Rescale the records below by writing out all their lines again, requests included. Multiply the dot coordinates in the answers by 0.6 and round them to whole numbers, with halves rounded up. Keep the pose values and the coordinates in the requests unchanged, and leave the pictures out.

----------------

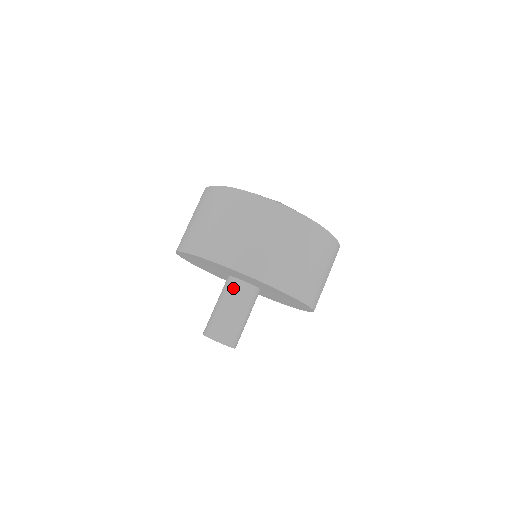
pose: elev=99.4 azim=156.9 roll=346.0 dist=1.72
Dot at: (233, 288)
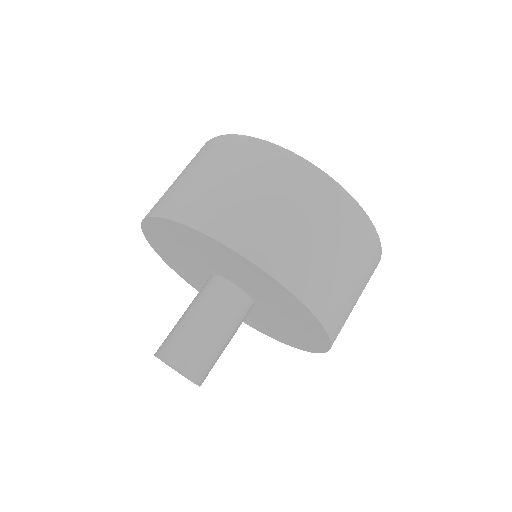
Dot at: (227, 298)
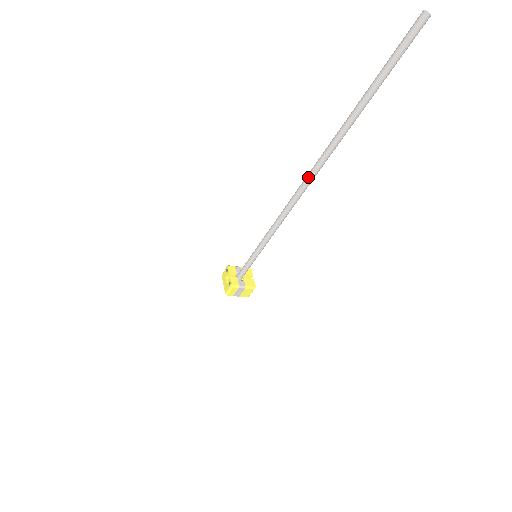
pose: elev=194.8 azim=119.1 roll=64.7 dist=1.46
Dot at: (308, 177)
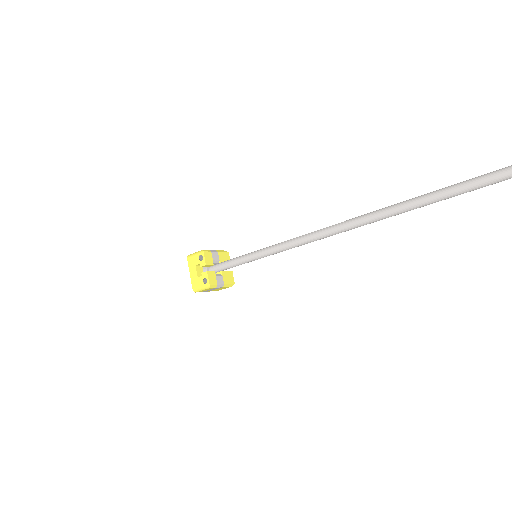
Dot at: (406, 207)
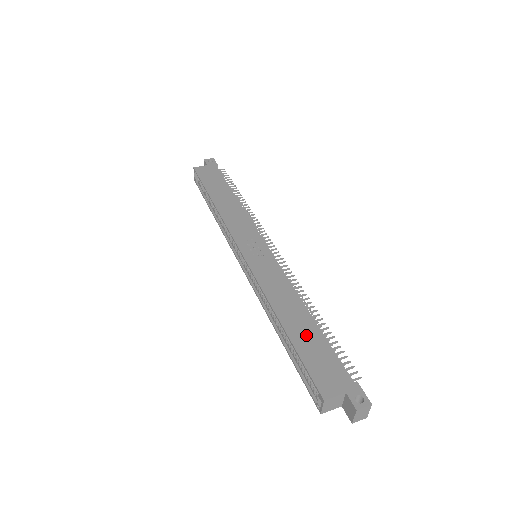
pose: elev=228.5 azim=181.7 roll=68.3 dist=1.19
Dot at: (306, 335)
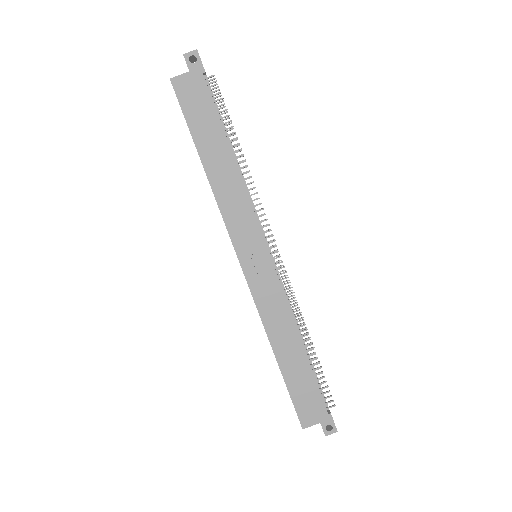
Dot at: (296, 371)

----------------

### Written solution
pose: elev=99.4 azim=156.9 roll=346.0 dist=1.72
Dot at: (233, 288)
Dot at: (136, 179)
pose: elev=194.8 azim=119.1 roll=64.7 dist=1.46
Dot at: (308, 177)
Dot at: (244, 124)
pose: elev=228.5 azim=181.7 roll=68.3 dist=1.19
Dot at: (306, 335)
Dot at: (178, 223)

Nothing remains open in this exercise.